Marzipan6 November 17, 2009, 10:28
0

To “Big”: it’s interesting that one of the main areas of friction (amongst many others) between Estonia and its Soviet Russian rulers lay in the fact that Russia is enamored of bigness, and Estonia is not. Gigantic manufacturing plants, huge collective farms, enormous monuments, sweeping, noisy and extravagant gestures, bubbling emotionality, epic messianic theories of glory – all these things seem not even second nature to Russians, but first nature. Russia tried to force all of these onto Estonia even though none of it was in keeping with the Estonian character, and none of it was wanted or needed by Estonia itself. Estonians enjoy quietness, value solitude, have an affinity for individuality not collectivization, do not like showy emotion, and aspire to scales of economy that are in keeping with the size and resources of their land rather than with the vastness of Russia.
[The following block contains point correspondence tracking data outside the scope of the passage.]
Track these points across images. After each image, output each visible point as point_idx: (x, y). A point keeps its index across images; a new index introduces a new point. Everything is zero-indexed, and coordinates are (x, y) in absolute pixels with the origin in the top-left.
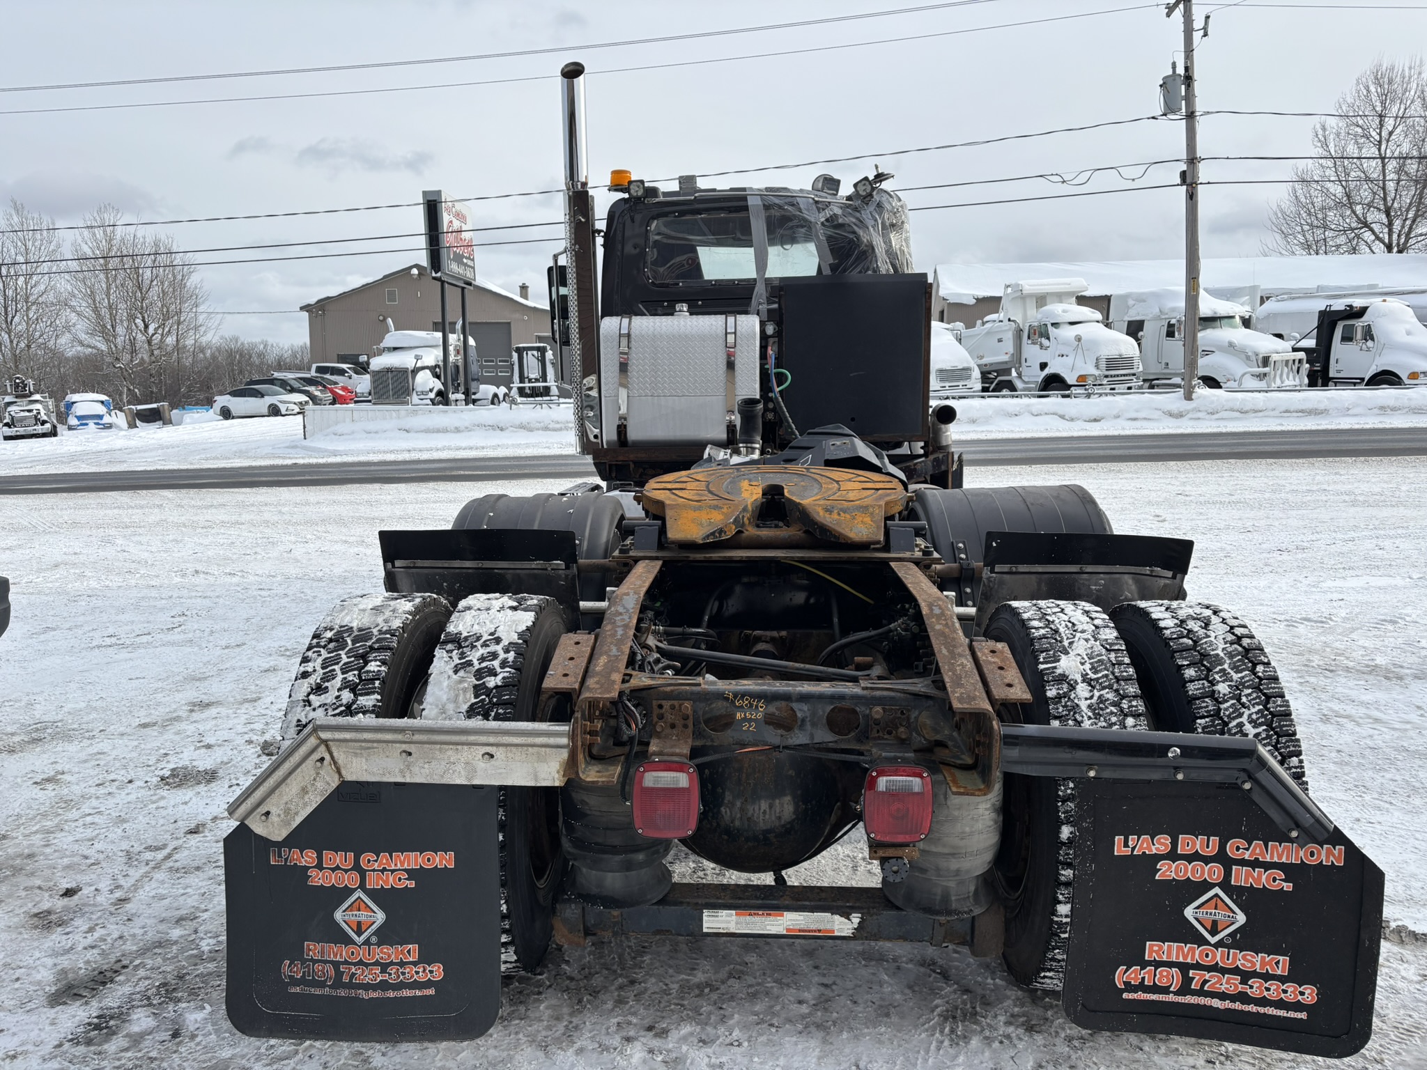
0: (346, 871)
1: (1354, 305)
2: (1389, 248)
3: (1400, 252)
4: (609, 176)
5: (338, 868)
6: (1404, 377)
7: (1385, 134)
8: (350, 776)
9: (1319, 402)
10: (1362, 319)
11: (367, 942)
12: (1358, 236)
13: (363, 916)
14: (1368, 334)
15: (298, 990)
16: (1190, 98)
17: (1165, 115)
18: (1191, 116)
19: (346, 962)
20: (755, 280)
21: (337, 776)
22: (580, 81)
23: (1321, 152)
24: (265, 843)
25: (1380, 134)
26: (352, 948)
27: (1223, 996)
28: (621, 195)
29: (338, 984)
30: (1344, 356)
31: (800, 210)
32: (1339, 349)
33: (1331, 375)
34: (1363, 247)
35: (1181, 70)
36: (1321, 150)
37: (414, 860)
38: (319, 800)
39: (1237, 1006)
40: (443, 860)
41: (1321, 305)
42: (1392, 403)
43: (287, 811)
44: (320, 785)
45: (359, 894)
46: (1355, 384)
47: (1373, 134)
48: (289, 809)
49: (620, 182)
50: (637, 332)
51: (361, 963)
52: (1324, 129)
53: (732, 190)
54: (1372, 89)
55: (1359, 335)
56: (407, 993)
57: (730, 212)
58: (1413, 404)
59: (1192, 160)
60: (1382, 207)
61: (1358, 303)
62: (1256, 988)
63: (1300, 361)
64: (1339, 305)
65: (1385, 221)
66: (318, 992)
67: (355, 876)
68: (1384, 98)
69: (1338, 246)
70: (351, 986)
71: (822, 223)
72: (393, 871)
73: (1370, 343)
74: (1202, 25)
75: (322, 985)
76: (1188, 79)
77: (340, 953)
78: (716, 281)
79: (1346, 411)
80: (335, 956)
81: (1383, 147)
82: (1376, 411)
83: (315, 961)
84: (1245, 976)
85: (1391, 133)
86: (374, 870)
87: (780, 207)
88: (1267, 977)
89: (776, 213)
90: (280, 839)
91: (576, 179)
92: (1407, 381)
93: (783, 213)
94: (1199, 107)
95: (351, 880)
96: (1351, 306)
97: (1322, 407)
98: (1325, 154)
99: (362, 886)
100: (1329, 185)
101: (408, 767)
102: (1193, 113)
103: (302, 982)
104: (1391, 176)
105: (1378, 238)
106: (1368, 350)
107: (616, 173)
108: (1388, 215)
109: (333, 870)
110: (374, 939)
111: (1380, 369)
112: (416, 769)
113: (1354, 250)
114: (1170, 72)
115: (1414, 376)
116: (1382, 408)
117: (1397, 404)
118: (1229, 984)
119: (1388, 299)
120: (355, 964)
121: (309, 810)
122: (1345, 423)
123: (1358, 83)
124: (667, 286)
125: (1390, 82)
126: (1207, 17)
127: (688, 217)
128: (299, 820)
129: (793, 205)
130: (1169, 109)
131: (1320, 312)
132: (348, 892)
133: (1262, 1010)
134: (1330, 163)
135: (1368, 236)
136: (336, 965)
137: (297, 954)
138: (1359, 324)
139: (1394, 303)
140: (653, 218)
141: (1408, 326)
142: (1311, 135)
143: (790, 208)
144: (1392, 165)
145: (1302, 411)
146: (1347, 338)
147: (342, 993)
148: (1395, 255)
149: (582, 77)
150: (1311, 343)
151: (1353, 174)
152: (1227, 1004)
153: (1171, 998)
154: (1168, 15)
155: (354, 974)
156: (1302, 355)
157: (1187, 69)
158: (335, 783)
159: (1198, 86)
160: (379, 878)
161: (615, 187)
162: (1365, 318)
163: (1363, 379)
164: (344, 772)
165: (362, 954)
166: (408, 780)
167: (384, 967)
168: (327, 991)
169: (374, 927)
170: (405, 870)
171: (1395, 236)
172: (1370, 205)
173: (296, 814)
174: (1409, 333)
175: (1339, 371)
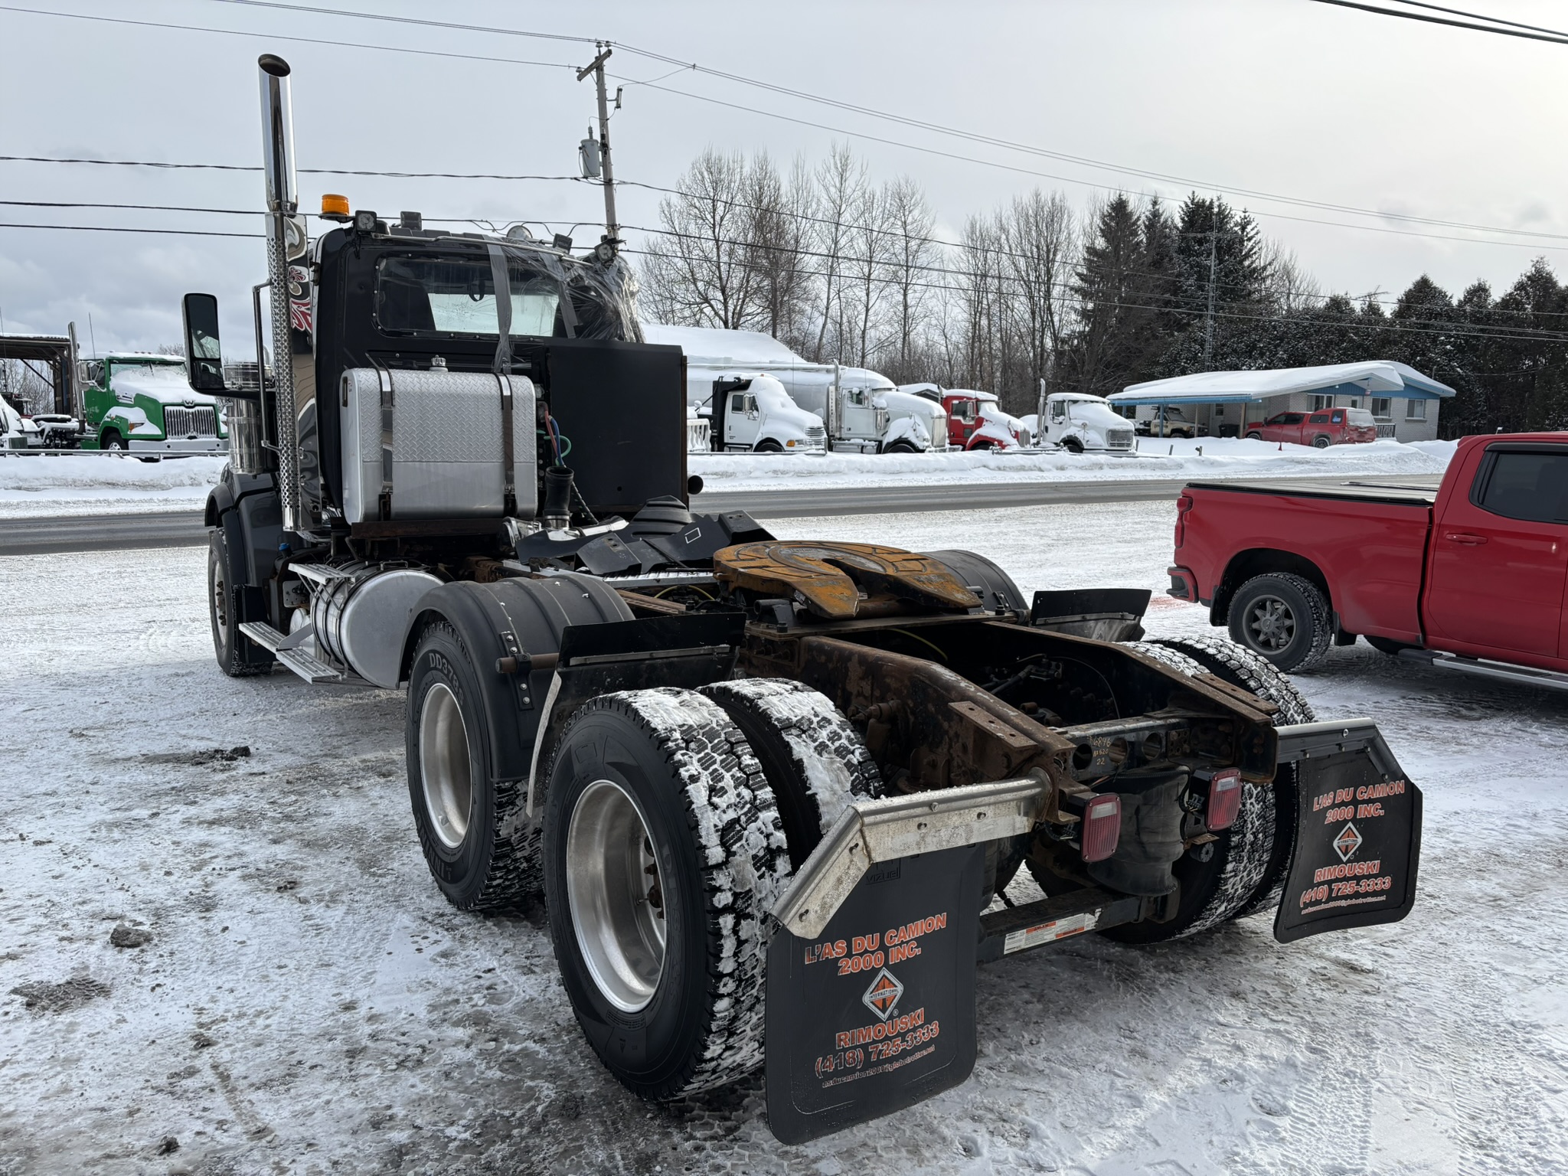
0: (873, 953)
1: (742, 378)
2: (726, 326)
3: (735, 328)
4: (321, 201)
5: (866, 951)
6: (783, 443)
7: (718, 218)
8: (878, 858)
9: (728, 465)
10: (748, 391)
11: (891, 1017)
12: (701, 311)
13: (887, 992)
14: (754, 406)
15: (831, 1083)
16: (606, 164)
17: (585, 177)
18: (608, 183)
19: (874, 1042)
20: (498, 336)
21: (867, 860)
22: (287, 82)
23: (668, 229)
24: (803, 942)
25: (714, 217)
26: (878, 1026)
27: (1346, 897)
28: (335, 225)
29: (868, 1064)
30: (736, 424)
31: (545, 266)
32: (731, 417)
33: (726, 441)
34: (705, 322)
35: (597, 136)
36: (667, 226)
37: (920, 928)
38: (851, 887)
39: (1354, 902)
40: (938, 922)
41: (715, 376)
42: (781, 467)
43: (823, 906)
44: (852, 872)
45: (885, 972)
46: (745, 449)
47: (709, 217)
48: (825, 903)
49: (333, 209)
50: (402, 388)
51: (887, 1038)
52: (669, 204)
53: (465, 235)
54: (706, 174)
55: (747, 405)
56: (918, 1056)
57: (469, 259)
58: (797, 468)
59: (612, 226)
60: (718, 285)
61: (744, 376)
62: (1365, 886)
63: (705, 426)
64: (729, 377)
65: (721, 298)
66: (849, 1079)
67: (880, 955)
68: (716, 184)
69: (684, 318)
70: (880, 1062)
71: (569, 284)
72: (907, 942)
73: (755, 413)
74: (614, 96)
75: (853, 1070)
76: (605, 147)
77: (868, 1034)
78: (455, 333)
79: (748, 474)
80: (864, 1039)
81: (717, 230)
82: (771, 474)
83: (845, 1050)
84: (1358, 879)
85: (722, 219)
86: (895, 946)
87: (524, 261)
88: (1368, 877)
89: (521, 267)
90: (816, 936)
91: (284, 198)
92: (786, 448)
93: (527, 267)
94: (616, 177)
95: (876, 960)
96: (738, 379)
97: (731, 470)
98: (670, 230)
99: (886, 965)
100: (676, 260)
101: (923, 838)
102: (611, 180)
103: (836, 1073)
104: (724, 258)
105: (716, 314)
106: (754, 419)
107: (328, 198)
108: (723, 292)
109: (861, 955)
110: (896, 1013)
111: (765, 437)
112: (929, 839)
113: (698, 323)
114: (588, 137)
115: (791, 443)
116: (775, 471)
117: (786, 468)
118: (1348, 888)
119: (766, 374)
120: (881, 1041)
121: (842, 899)
122: (754, 486)
123: (693, 168)
124: (400, 334)
125: (720, 172)
126: (620, 90)
127: (422, 260)
128: (833, 912)
129: (537, 260)
130: (589, 173)
131: (715, 382)
132: (875, 972)
133: (1365, 900)
134: (675, 239)
135: (708, 310)
136: (865, 1047)
137: (828, 1047)
138: (747, 394)
139: (770, 379)
140: (383, 257)
141: (782, 399)
142: (658, 210)
143: (534, 263)
144: (725, 247)
145: (716, 474)
146: (738, 408)
147: (871, 1073)
148: (731, 331)
149: (288, 77)
150: (708, 411)
151: (695, 253)
152: (1349, 902)
153: (1323, 906)
154: (580, 78)
155: (881, 1051)
156: (706, 421)
157: (603, 136)
158: (864, 866)
159: (613, 154)
160: (899, 952)
161: (329, 215)
162: (750, 390)
163: (751, 445)
164: (873, 855)
165: (887, 1029)
166: (923, 851)
167: (902, 1036)
168: (857, 1075)
169: (896, 1001)
170: (915, 939)
171: (730, 314)
172: (709, 283)
173: (831, 907)
174: (783, 406)
175: (731, 437)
Estonia is not an epic kind of land. Its natural features endow it with the sense of being a quiet, solitary land, at peace within itself, with no jagged mountains or ravines or deserts, just quiet vast forests dotted with numberless lakes, empty for the most part of human habitation, and of small settlements that fit harmoniously into this background. Russia’s slash-and-burn mentality of irresponsible development is anathema to Estonians. It was Russia’s environmental vandalism in Estonia that first galvanized overt opposition to Soviet rule in the 1980s.